### INSTRUCTIONS FOR THE TASK
The response should consist of the data reproduced word for word.

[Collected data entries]
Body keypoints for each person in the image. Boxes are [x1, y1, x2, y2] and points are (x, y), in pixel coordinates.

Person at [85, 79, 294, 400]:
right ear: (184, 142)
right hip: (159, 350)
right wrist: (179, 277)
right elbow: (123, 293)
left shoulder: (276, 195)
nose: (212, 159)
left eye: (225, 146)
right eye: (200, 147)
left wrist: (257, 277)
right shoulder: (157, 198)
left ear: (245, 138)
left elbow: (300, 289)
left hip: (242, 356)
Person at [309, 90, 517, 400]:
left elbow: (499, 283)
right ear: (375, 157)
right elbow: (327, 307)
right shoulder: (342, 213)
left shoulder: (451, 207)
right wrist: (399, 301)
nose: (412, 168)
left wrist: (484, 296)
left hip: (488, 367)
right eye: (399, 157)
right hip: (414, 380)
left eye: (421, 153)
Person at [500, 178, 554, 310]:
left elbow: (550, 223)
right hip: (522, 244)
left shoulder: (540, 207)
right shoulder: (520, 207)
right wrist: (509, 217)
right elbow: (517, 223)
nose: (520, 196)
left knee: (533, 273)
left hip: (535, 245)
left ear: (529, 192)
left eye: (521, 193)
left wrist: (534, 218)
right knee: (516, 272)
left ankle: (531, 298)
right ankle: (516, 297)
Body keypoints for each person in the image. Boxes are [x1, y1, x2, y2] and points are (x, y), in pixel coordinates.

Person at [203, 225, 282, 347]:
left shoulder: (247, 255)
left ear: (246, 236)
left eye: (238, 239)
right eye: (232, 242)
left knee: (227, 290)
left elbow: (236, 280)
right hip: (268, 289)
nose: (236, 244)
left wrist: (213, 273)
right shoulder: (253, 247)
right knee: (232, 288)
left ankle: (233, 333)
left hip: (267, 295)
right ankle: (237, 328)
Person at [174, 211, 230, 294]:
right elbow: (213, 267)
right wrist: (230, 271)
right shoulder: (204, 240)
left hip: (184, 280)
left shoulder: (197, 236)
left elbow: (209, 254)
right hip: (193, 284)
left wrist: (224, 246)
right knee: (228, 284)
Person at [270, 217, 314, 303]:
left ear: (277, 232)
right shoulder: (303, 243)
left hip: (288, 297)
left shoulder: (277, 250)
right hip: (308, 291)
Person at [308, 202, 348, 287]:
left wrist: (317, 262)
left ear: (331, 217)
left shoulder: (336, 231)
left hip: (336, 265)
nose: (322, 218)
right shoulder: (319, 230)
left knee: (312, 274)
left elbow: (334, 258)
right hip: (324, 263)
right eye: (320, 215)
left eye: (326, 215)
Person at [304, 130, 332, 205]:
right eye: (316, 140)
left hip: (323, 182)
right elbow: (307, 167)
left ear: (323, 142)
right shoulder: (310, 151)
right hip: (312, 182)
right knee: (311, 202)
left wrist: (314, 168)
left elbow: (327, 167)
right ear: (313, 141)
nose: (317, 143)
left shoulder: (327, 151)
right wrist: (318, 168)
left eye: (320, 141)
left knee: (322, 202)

### ANSWER FOR THIS EXERCISE
Body keypoints for each person in the image. Boxes are [x1, y1, x2, y2] and points are (x, y), in pixel coordinates.

Person at [85, 79, 294, 400]:
right ear: (184, 142)
right hip: (159, 350)
right wrist: (179, 277)
right elbow: (123, 293)
left shoulder: (276, 195)
nose: (212, 159)
left eye: (225, 146)
right eye: (200, 147)
left wrist: (257, 277)
right shoulder: (157, 198)
left ear: (245, 138)
left elbow: (300, 289)
left hip: (242, 356)
Person at [309, 90, 517, 400]:
left elbow: (499, 283)
right ear: (375, 157)
right elbow: (327, 307)
right shoulder: (342, 213)
left shoulder: (451, 207)
right wrist: (399, 301)
nose: (412, 168)
left wrist: (484, 296)
left hip: (488, 367)
right eye: (399, 157)
right hip: (414, 380)
left eye: (421, 153)
Person at [500, 178, 554, 310]:
left elbow: (550, 223)
right hip: (522, 244)
left shoulder: (540, 207)
right shoulder: (520, 207)
right wrist: (509, 217)
right elbow: (517, 223)
nose: (520, 196)
left knee: (533, 273)
left hip: (535, 245)
left ear: (529, 192)
left eye: (521, 193)
left wrist: (534, 218)
right knee: (516, 272)
left ankle: (531, 298)
right ankle: (516, 297)
Body keypoints for each person in the image. Boxes are [x1, y1, x2, y2] and points are (x, y), in pixel coordinates.

Person at [203, 225, 282, 347]:
left shoulder: (247, 255)
left ear: (246, 236)
left eye: (238, 239)
right eye: (232, 242)
left knee: (227, 290)
left elbow: (236, 280)
right hip: (268, 289)
nose: (236, 244)
left wrist: (213, 273)
right shoulder: (253, 247)
right knee: (232, 288)
left ankle: (233, 333)
left hip: (267, 295)
right ankle: (237, 328)
Person at [174, 211, 230, 294]:
right elbow: (213, 267)
right wrist: (230, 271)
right shoulder: (204, 240)
left hip: (184, 280)
left shoulder: (197, 236)
left elbow: (209, 254)
right hip: (193, 284)
left wrist: (224, 246)
right knee: (228, 284)
Person at [270, 217, 314, 303]:
left ear: (277, 232)
right shoulder: (303, 243)
left hip: (288, 297)
left shoulder: (277, 250)
right hip: (308, 291)
Person at [308, 202, 348, 287]:
left wrist: (317, 262)
left ear: (331, 217)
left shoulder: (336, 231)
left hip: (336, 265)
nose: (322, 218)
right shoulder: (319, 230)
left knee: (312, 274)
left elbow: (334, 258)
right hip: (324, 263)
right eye: (320, 215)
left eye: (326, 215)
Person at [304, 130, 332, 205]:
right eye: (316, 140)
left hip: (323, 182)
right elbow: (307, 167)
left ear: (323, 142)
right shoulder: (310, 151)
right hip: (312, 182)
right knee: (311, 202)
left wrist: (314, 168)
left elbow: (327, 167)
right ear: (313, 141)
nose: (317, 143)
left shoulder: (327, 151)
right wrist: (318, 168)
left eye: (320, 141)
left knee: (322, 202)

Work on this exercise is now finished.